Tablets Lose Share Because Of Phablets

It may seem strange now, but at one point in time, tablet browsing surpassed smartphone browsing. Since then, tablets' share of the market has decreased drastically.

The reason, says Adobe in its new digital index (ADI), is the increase in screen size that has caused the larger phones to be both a “lean forward” and a “lean back” device. Consumers would rather have one device that can perform many functions than multiple, specialized devices.

“Browsing growth by [tablets] has decreased significantly, and we think this is mainly because smartphone screens are getting bigger.
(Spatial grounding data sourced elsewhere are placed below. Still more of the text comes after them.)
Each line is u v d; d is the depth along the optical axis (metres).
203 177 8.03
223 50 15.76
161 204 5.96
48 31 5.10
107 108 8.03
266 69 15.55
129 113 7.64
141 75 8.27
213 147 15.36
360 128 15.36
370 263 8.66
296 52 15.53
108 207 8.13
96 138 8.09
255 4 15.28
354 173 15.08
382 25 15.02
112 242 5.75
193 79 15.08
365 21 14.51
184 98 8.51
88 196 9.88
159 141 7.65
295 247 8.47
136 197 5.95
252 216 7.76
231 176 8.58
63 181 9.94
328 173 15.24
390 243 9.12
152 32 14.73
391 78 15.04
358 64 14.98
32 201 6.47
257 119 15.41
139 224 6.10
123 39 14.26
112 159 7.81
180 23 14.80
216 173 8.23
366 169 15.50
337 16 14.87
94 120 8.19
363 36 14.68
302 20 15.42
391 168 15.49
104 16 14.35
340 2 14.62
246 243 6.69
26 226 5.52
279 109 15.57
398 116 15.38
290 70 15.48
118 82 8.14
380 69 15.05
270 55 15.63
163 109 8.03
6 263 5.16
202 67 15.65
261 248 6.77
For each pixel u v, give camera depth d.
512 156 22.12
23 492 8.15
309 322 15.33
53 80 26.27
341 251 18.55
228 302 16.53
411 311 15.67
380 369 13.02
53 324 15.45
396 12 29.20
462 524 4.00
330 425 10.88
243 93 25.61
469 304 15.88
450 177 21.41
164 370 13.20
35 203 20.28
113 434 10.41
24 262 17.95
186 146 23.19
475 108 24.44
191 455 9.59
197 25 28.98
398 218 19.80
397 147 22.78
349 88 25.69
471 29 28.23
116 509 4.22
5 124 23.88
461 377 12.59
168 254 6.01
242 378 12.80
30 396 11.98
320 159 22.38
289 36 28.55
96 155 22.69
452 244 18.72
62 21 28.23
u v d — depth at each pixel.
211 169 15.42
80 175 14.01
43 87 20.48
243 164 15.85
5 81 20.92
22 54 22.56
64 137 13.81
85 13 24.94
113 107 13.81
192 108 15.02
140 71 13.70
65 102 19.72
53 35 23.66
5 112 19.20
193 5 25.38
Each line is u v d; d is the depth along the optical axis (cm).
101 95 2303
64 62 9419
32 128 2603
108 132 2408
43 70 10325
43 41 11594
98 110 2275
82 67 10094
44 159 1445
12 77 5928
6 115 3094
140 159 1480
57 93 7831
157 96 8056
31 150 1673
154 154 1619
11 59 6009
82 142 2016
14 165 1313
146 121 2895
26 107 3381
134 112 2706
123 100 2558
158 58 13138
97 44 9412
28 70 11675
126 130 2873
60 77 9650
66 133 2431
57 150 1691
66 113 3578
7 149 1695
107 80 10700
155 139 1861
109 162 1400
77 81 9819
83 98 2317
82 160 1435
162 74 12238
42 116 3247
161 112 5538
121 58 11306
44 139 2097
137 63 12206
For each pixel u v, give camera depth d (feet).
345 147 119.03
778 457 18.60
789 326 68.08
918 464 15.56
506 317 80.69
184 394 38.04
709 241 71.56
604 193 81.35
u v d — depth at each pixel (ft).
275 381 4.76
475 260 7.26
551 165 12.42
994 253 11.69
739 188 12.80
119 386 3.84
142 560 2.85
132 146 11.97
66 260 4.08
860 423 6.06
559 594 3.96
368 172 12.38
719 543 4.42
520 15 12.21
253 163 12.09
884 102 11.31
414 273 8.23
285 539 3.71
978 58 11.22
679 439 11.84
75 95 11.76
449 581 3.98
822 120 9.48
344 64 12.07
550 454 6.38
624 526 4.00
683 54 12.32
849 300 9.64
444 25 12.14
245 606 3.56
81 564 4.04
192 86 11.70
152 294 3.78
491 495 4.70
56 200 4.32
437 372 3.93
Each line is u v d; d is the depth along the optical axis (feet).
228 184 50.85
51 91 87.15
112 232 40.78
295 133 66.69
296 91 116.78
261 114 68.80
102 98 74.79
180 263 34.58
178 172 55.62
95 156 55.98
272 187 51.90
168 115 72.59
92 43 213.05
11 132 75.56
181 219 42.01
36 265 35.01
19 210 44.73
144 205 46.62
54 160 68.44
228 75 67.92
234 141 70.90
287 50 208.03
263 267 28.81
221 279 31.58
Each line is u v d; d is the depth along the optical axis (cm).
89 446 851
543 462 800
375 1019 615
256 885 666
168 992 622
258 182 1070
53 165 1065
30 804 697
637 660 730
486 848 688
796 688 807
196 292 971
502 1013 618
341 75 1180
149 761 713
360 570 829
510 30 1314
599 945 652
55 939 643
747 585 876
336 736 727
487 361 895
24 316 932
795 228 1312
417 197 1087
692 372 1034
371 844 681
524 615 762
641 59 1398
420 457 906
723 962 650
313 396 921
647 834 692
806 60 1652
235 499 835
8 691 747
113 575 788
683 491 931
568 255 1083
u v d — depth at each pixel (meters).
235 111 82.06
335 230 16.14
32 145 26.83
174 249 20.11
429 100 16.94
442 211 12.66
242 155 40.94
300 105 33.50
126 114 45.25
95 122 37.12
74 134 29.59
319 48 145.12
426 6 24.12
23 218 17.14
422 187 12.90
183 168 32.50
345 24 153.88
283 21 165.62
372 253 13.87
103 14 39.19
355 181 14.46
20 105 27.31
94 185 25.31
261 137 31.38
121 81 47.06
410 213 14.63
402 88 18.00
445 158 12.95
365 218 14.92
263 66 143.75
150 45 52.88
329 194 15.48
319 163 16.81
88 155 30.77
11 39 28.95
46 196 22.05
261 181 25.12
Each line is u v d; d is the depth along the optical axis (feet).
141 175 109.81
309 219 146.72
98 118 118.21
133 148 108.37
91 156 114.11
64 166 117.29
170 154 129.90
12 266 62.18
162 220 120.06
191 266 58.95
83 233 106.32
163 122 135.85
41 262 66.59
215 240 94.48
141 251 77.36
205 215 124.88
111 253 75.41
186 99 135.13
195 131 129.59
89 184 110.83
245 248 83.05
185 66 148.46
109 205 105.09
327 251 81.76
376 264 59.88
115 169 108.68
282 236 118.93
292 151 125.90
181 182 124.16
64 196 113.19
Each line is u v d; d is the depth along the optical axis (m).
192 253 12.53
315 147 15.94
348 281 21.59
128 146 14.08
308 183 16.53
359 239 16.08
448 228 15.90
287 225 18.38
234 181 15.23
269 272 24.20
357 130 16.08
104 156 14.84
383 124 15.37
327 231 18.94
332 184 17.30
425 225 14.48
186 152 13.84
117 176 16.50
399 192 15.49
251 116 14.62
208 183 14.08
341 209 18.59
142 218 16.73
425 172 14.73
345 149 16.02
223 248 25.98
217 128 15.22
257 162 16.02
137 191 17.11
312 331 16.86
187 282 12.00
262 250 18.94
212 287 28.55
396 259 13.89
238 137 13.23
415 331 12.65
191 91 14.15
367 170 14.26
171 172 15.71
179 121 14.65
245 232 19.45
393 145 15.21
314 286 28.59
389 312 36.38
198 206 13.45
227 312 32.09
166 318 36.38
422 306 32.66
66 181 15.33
Now, instead of buying both a smartphone and a tablet, people are opting for ‘phablets’ and relying on just this one device—with a larger screen—for all of their browsing,” stated Tamara Gaffney, principal at ADI, in a blog post today.

The parallel rise in the popularity of mobile video finds its roots in the same cause.

The trend in phablet adoption is happening globally, although some regions are converting more slowly than others.



Fourteen of the 17 Europe, Middle East and Africa (EMEA) countries analyzed show total mobile visits growing by 30% or more Year-over-Year (YoY); all 17 showed growth of at least 22%. In APAC and North America, the countries analyzed all showed over 28% growth in total mobile visits.

China, of course, had astounding growth in mobile visits, increasing 50% YoY. Saudi Arabia had equally impressive growth rates, with 61% growth YoY. Overall, states Gaffney, mobile must become a “strategic priority,” and organizations have to keep up with changing mobile habits or be left behind.